* _Work request_: Please reproduce the material below, swapping "annotate" for "label" and leaving everything else as it is. Omit the pictures from your answer.

··· Given information

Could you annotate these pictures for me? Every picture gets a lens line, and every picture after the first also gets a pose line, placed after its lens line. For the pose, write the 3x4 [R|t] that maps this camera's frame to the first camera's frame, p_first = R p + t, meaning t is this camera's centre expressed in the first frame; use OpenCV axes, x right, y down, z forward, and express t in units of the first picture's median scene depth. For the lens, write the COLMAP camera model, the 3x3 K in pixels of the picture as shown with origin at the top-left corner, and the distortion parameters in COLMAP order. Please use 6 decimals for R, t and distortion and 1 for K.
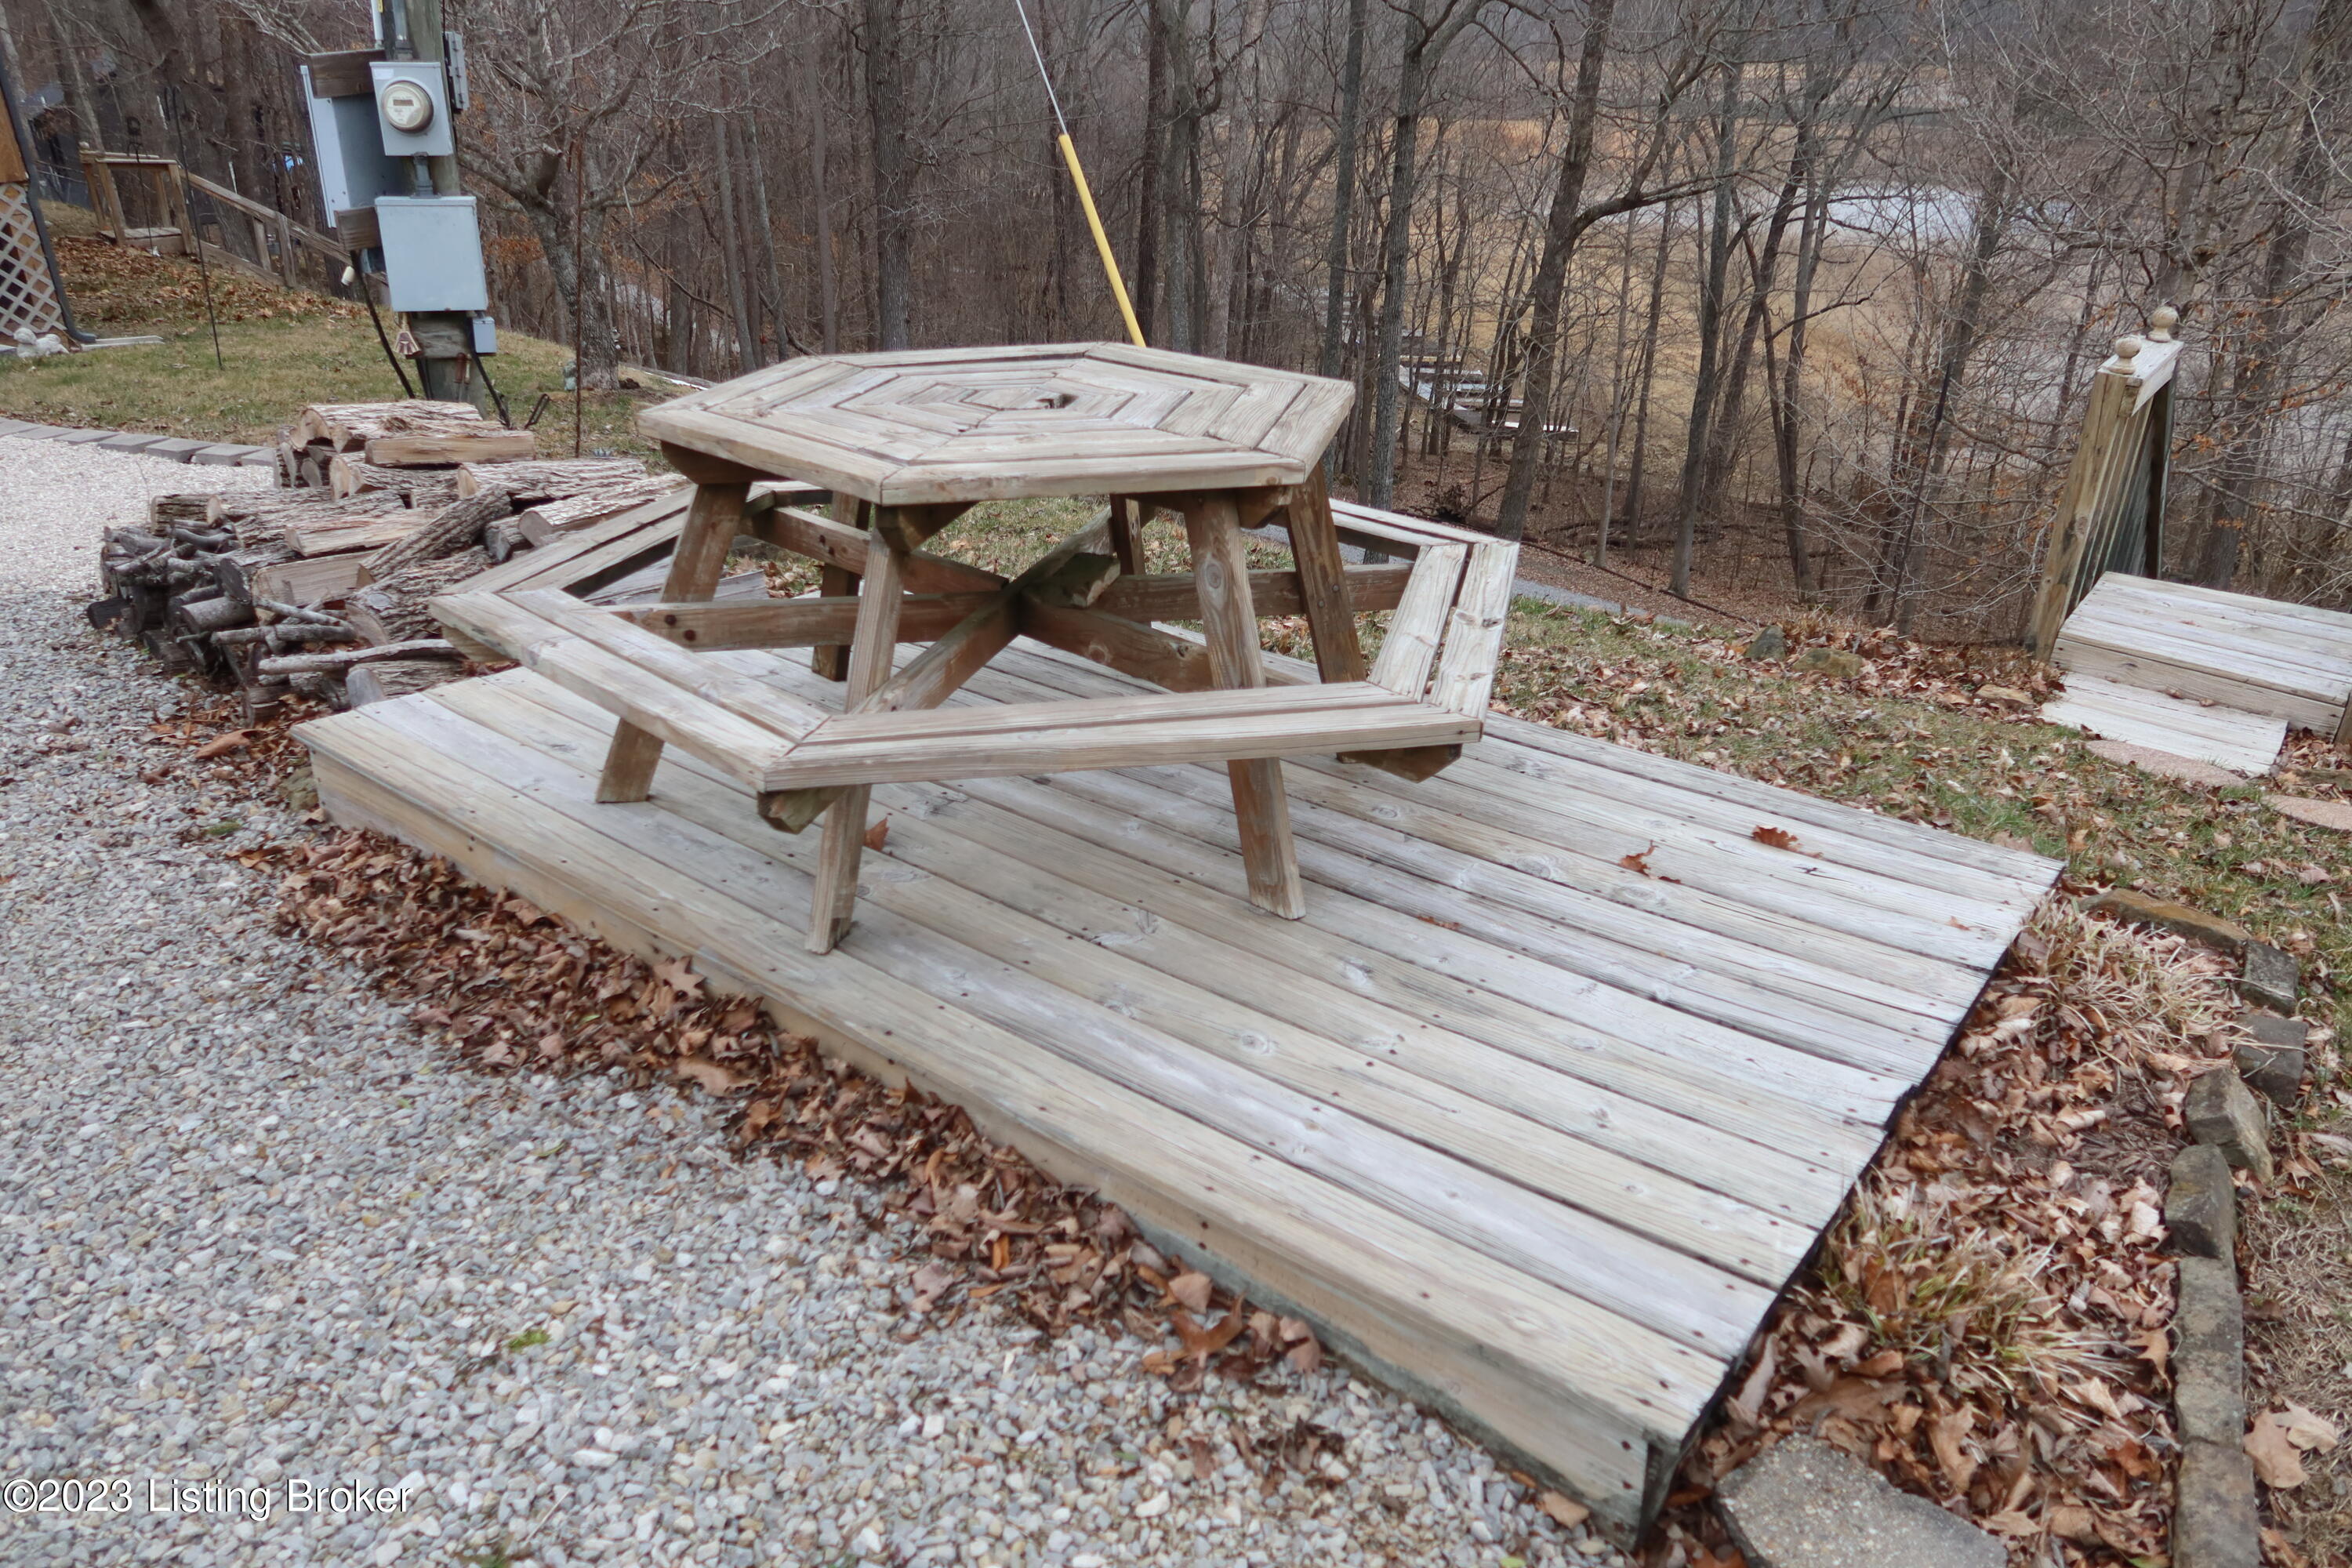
lens RADIAL K [[1640.3, 0, 1171.6], [0, 1640.3, 781.3], [0, 0, 1]] dist [-0.020839, 0.006721]
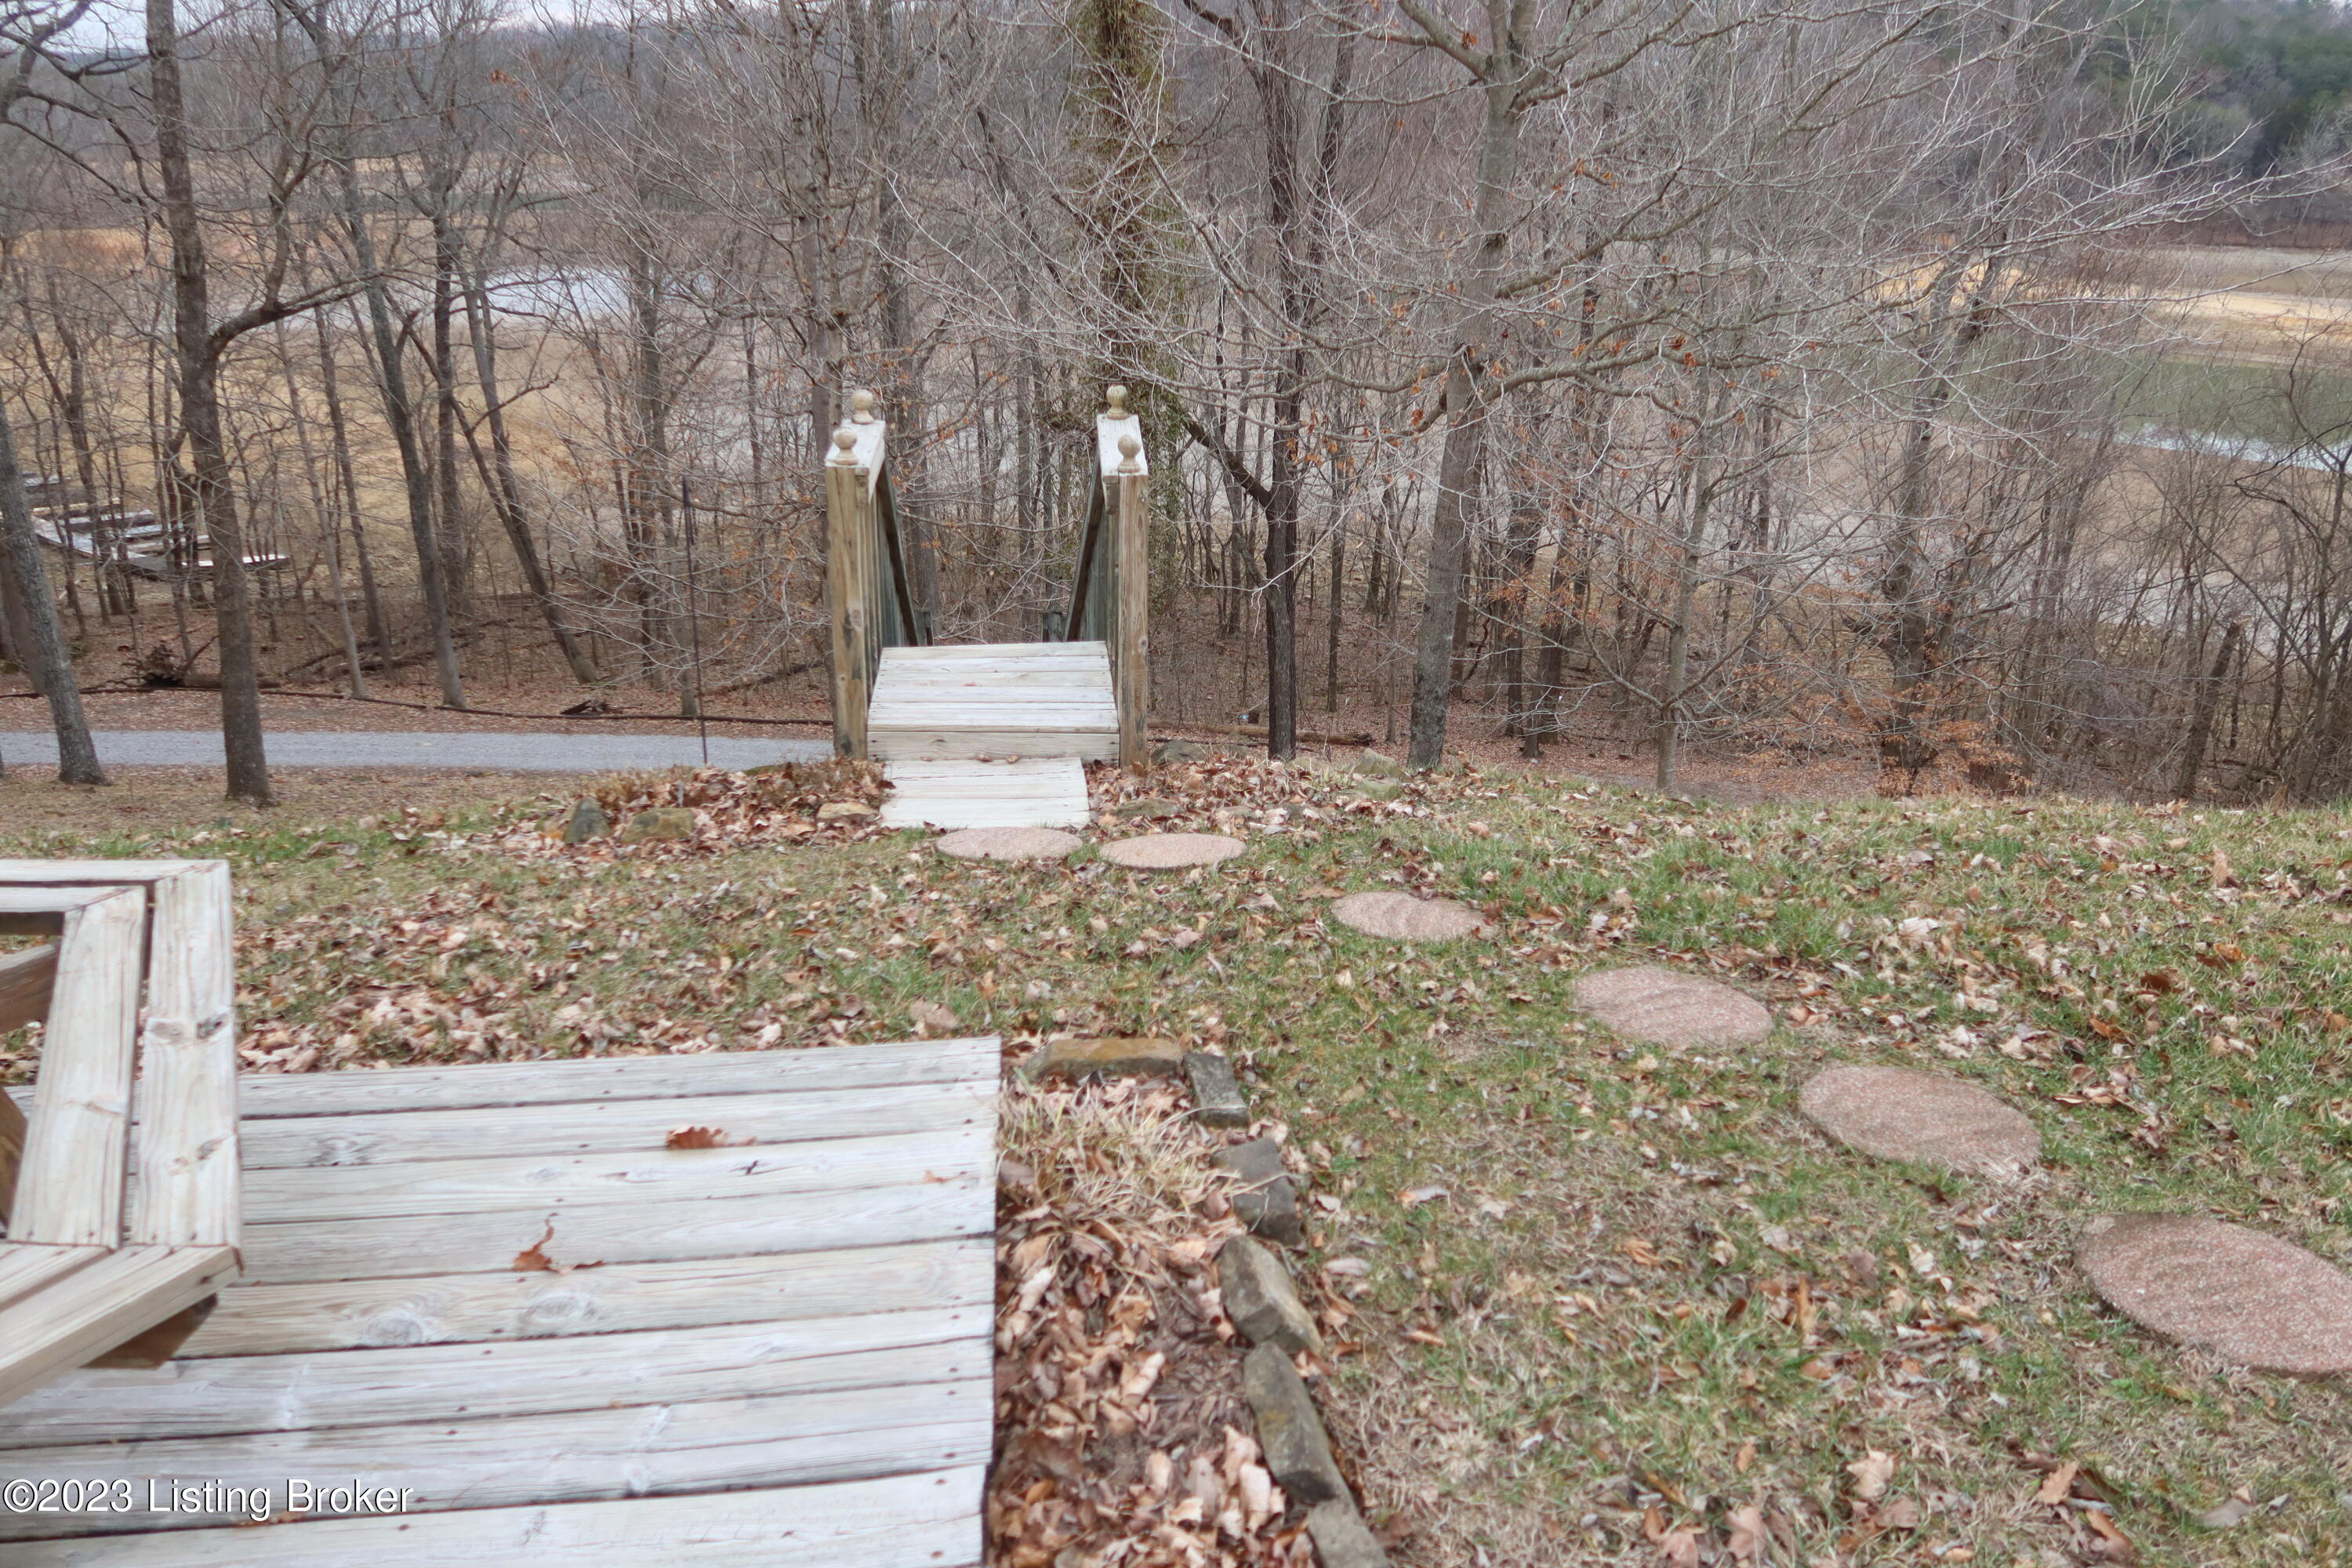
lens RADIAL K [[1640.3, 0, 1171.6], [0, 1640.3, 781.3], [0, 0, 1]] dist [-0.020839, 0.006721]
pose [[0.732392, -0.260203, 0.629203, 0.052641], [0.289423, 0.955429, 0.058224, -0.068344], [-0.616309, 0.139463, 0.775057, 0.136940]]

······

* _Answer to this problem_:
Could you label these pictures for me? Every picture gets a lens line, and every picture after the first also gets a pose line, placed after its lens line. For the pose, write the 3x4 [R|t] that maps this camera's frame to the first camera's frame, p_first = R p + t, meaning t is this camera's centre expressed in the first frame; use OpenCV axes, x right, y down, z forward, and express t in units of the first picture's median scene depth. For the lens, write the COLMAP camera model, the 3x3 K in pixels of the picture as shown with origin at the top-left corner, and the distortion parameters in COLMAP order. Please use 6 decimals for R, t and distortion and 1 for K.
lens RADIAL K [[1640.3, 0, 1171.6], [0, 1640.3, 781.3], [0, 0, 1]] dist [-0.020839, 0.006721]
lens RADIAL K [[1640.3, 0, 1171.6], [0, 1640.3, 781.3], [0, 0, 1]] dist [-0.020839, 0.006721]
pose [[0.732392, -0.260203, 0.629203, 0.052641], [0.289423, 0.955429, 0.058224, -0.068344], [-0.616309, 0.139463, 0.775057, 0.136940]]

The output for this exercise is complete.